• TO DO
Reproduce the listing below line for line, preserving every character, fragment, and line break as given.

• SUPPLIED ENTRIES
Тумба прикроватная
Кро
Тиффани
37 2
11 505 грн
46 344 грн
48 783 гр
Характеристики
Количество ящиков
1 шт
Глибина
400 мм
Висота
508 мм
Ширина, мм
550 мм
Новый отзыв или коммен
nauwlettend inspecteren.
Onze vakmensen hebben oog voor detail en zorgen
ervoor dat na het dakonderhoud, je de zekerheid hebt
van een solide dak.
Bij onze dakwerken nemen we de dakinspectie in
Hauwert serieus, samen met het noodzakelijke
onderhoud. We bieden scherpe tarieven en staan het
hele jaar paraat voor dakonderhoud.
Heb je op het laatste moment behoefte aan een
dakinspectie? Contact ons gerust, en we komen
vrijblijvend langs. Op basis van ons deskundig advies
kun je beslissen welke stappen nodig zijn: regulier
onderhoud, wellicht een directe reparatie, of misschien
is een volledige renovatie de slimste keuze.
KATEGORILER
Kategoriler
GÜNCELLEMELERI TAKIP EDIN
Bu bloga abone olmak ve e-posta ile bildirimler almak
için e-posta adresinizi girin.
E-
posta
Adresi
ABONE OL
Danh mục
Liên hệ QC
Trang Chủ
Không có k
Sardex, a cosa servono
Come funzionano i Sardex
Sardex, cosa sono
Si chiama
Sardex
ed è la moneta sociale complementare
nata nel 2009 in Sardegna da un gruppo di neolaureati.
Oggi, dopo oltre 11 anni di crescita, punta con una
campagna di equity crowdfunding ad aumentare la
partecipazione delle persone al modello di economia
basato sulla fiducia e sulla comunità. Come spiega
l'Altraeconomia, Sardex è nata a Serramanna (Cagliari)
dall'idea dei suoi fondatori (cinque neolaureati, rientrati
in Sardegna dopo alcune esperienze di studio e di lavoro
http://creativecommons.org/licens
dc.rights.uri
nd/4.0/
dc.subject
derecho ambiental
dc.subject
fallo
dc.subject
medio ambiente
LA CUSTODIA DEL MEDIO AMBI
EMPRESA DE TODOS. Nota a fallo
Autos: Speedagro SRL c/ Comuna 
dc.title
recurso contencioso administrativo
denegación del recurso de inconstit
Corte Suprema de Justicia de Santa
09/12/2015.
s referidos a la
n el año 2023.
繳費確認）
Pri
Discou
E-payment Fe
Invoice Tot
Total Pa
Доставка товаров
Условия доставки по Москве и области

• ANSWER FOR THIS EXERCISE
Тумба прикроватная
Кро
Тиффани
37 2
11 505 грн
46 344 грн
48 783 гр
Характеристики
Количество ящиков
1 шт
Глибина
400 мм
Висота
508 мм
Ширина, мм
550 мм
Новый отзыв или коммен
nauwlettend inspecteren.
Onze vakmensen hebben oog voor detail en zorgen
ervoor dat na het dakonderhoud, je de zekerheid hebt
van een solide dak.
Bij onze dakwerken nemen we de dakinspectie in
Hauwert serieus, samen met het noodzakelijke
onderhoud. We bieden scherpe tarieven en staan het
hele jaar paraat voor dakonderhoud.
Heb je op het laatste moment behoefte aan een
dakinspectie? Contact ons gerust, en we komen
vrijblijvend langs. Op basis van ons deskundig advies
kun je beslissen welke stappen nodig zijn: regulier
onderhoud, wellicht een directe reparatie, of misschien
is een volledige renovatie de slimste keuze.
KATEGORILER
Kategoriler
GÜNCELLEMELERI TAKIP EDIN
Bu bloga abone olmak ve e-posta ile bildirimler almak
için e-posta adresinizi girin.
E-
posta
Adresi
ABONE OL
Danh mục
Liên hệ QC
Trang Chủ
Không có k
Sardex, a cosa servono
Come funzionano i Sardex
Sardex, cosa sono
Si chiama
Sardex
ed è la moneta sociale complementare
nata nel 2009 in Sardegna da un gruppo di neolaureati.
Oggi, dopo oltre 11 anni di crescita, punta con una
campagna di equity crowdfunding ad aumentare la
partecipazione delle persone al modello di economia
basato sulla fiducia e sulla comunità. Come spiega
l'Altraeconomia, Sardex è nata a Serramanna (Cagliari)
dall'idea dei suoi fondatori (cinque neolaureati, rientrati
in Sardegna dopo alcune esperienze di studio e di lavoro
http://creativecommons.org/licens
dc.rights.uri
nd/4.0/
dc.subject
derecho ambiental
dc.subject
fallo
dc.subject
medio ambiente
LA CUSTODIA DEL MEDIO AMBI
EMPRESA DE TODOS. Nota a fallo
Autos: Speedagro SRL c/ Comuna 
dc.title
recurso contencioso administrativo
denegación del recurso de inconstit
Corte Suprema de Justicia de Santa
09/12/2015.
s referidos a la
n el año 2023.
繳費確認）
Pri
Discou
E-payment Fe
Invoice Tot
Total Pa
Доставка товаров
Условия доставки по Москве и области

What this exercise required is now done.